**Problem details**
These entries are to be set down again exactly.

**Information**
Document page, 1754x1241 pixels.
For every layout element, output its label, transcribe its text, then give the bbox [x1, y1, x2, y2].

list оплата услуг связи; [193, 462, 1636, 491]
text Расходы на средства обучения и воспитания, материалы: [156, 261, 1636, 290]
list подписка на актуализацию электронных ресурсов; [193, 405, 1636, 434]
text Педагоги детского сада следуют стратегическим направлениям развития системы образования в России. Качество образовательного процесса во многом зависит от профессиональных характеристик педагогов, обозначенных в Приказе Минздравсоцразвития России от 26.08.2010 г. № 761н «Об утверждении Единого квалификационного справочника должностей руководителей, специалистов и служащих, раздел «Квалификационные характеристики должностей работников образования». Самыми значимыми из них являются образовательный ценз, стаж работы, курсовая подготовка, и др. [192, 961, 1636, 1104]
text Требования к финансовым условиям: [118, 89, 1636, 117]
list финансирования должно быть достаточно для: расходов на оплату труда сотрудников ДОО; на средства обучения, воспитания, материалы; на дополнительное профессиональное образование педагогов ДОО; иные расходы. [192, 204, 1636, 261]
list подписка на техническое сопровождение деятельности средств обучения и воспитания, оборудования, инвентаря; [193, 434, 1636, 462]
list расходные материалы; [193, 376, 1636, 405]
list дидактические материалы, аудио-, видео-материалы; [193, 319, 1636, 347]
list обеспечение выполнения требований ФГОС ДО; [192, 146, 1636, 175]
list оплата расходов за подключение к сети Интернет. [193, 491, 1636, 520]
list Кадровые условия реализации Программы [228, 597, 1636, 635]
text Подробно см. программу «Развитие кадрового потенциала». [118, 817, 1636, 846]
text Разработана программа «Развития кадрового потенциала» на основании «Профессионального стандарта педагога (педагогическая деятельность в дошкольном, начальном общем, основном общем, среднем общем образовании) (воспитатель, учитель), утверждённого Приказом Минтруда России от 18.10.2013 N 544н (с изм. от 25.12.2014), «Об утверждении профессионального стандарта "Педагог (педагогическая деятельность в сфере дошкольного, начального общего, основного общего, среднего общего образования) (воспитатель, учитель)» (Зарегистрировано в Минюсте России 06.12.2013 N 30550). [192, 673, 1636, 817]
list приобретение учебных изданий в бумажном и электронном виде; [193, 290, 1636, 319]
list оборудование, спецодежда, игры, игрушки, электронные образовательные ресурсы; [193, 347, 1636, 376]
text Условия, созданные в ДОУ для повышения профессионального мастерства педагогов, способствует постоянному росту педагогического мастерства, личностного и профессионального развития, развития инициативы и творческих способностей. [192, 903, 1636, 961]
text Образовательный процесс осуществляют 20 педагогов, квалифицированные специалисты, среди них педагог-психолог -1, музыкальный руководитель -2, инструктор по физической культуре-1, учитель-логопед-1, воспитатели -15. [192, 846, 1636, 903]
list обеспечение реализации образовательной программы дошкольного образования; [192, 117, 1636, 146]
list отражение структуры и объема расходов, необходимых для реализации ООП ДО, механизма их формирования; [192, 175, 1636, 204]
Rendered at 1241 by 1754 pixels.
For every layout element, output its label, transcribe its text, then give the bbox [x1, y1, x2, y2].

**Solution to the problem**
Document page, 1754x1241 pixels.
For every layout element, output its label, transcribe its text, then give the bbox [x1, y1, x2, y2].

list оплата услуг связи; [193, 462, 1636, 491]
text Расходы на средства обучения и воспитания, материалы: [156, 261, 1636, 290]
list подписка на актуализацию электронных ресурсов; [193, 405, 1636, 434]
text Педагоги детского сада следуют стратегическим направлениям развития системы образования в России. Качество образовательного процесса во многом зависит от профессиональных характеристик педагогов, обозначенных в Приказе Минздравсоцразвития России от 26.08.2010 г. № 761н «Об утверждении Единого квалификационного справочника должностей руководителей, специалистов и служащих, раздел «Квалификационные характеристики должностей работников образования». Самыми значимыми из них являются образовательный ценз, стаж работы, курсовая подготовка, и др. [192, 961, 1636, 1104]
text Требования к финансовым условиям: [118, 89, 1636, 117]
list финансирования должно быть достаточно для: расходов на оплату труда сотрудников ДОО; на средства обучения, воспитания, материалы; на дополнительное профессиональное образование педагогов ДОО; иные расходы. [192, 204, 1636, 261]
list подписка на техническое сопровождение деятельности средств обучения и воспитания, оборудования, инвентаря; [193, 434, 1636, 462]
list расходные материалы; [193, 376, 1636, 405]
list дидактические материалы, аудио-, видео-материалы; [193, 319, 1636, 347]
list обеспечение выполнения требований ФГОС ДО; [192, 146, 1636, 175]
list оплата расходов за подключение к сети Интернет. [193, 491, 1636, 520]
list Кадровые условия реализации Программы [228, 597, 1636, 635]
text Подробно см. программу «Развитие кадрового потенциала». [118, 817, 1636, 846]
text Разработана программа «Развития кадрового потенциала» на основании «Профессионального стандарта педагога (педагогическая деятельность в дошкольном, начальном общем, основном общем, среднем общем образовании) (воспитатель, учитель), утверждённого Приказом Минтруда России от 18.10.2013 N 544н (с изм. от 25.12.2014), «Об утверждении профессионального стандарта "Педагог (педагогическая деятельность в сфере дошкольного, начального общего, основного общего, среднего общего образования) (воспитатель, учитель)» (Зарегистрировано в Минюсте России 06.12.2013 N 30550). [192, 673, 1636, 817]
list приобретение учебных изданий в бумажном и электронном виде; [193, 290, 1636, 319]
list оборудование, спецодежда, игры, игрушки, электронные образовательные ресурсы; [193, 347, 1636, 376]
text Условия, созданные в ДОУ для повышения профессионального мастерства педагогов, способствует постоянному росту педагогического мастерства, личностного и профессионального развития, развития инициативы и творческих способностей. [192, 903, 1636, 961]
text Образовательный процесс осуществляют 20 педагогов, квалифицированные специалисты, среди них педагог-психолог -1, музыкальный руководитель -2, инструктор по физической культуре-1, учитель-логопед-1, воспитатели -15. [192, 846, 1636, 903]
list обеспечение реализации образовательной программы дошкольного образования; [192, 117, 1636, 146]
list отражение структуры и объема расходов, необходимых для реализации ООП ДО, механизма их формирования; [192, 175, 1636, 204]
Rendered at 1241 by 1754 pixels.
For every layout element, output its label, transcribe its text, then give the bbox [x1, y1, x2, y2].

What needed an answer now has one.